▸ Work to be completed
Looking at the records below, please say how many lines contain the word "مشاغل", as a bare number.

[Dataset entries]
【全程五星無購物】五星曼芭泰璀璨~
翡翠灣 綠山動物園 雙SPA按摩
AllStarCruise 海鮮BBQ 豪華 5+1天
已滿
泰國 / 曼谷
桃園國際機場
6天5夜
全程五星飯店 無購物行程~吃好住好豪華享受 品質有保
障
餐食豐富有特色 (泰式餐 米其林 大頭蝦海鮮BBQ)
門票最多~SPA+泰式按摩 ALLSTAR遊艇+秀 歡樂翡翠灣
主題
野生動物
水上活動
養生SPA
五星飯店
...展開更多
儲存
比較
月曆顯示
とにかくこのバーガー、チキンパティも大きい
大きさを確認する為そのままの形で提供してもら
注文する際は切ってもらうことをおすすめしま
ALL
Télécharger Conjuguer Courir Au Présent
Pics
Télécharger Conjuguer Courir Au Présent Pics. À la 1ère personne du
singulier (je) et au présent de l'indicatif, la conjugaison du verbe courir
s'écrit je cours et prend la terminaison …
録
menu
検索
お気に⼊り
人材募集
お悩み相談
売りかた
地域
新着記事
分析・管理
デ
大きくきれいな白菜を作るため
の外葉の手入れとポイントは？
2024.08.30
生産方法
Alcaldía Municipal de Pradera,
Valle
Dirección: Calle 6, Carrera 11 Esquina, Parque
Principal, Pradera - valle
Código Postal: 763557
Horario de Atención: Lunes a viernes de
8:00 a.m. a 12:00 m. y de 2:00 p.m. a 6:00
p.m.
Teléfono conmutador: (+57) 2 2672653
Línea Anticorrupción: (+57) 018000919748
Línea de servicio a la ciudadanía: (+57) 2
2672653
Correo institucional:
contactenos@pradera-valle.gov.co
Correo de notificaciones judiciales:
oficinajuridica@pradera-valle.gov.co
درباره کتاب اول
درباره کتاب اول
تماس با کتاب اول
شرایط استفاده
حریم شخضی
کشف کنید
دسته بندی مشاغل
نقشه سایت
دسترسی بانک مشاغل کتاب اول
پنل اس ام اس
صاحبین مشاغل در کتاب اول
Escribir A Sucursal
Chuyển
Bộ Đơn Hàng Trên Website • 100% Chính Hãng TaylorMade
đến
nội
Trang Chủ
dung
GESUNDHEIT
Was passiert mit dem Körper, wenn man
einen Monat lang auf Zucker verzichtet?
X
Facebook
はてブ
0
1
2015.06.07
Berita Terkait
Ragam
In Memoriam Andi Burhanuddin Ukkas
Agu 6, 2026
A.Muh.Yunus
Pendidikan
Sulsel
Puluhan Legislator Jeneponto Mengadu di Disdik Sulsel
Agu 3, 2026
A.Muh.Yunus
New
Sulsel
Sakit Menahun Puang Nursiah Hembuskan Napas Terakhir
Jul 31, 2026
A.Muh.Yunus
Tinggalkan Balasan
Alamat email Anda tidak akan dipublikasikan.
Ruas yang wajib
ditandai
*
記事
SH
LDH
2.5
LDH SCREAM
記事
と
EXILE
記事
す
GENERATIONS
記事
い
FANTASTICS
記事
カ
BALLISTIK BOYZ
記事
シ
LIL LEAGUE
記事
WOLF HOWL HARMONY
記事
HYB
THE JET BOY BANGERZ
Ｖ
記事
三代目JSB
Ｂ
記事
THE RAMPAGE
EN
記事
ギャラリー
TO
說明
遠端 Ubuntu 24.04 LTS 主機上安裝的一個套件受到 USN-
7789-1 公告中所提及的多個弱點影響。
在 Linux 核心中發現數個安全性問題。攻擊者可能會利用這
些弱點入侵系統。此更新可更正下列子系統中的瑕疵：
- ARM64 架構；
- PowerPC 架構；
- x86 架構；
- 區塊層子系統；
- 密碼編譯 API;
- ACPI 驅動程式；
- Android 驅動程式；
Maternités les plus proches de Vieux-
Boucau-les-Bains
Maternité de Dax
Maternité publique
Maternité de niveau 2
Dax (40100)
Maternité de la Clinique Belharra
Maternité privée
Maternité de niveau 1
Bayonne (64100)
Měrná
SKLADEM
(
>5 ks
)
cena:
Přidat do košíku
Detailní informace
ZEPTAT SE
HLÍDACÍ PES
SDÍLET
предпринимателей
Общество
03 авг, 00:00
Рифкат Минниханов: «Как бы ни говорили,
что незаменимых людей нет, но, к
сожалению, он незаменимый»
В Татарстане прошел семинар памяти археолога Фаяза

▸ Solution for this problem
3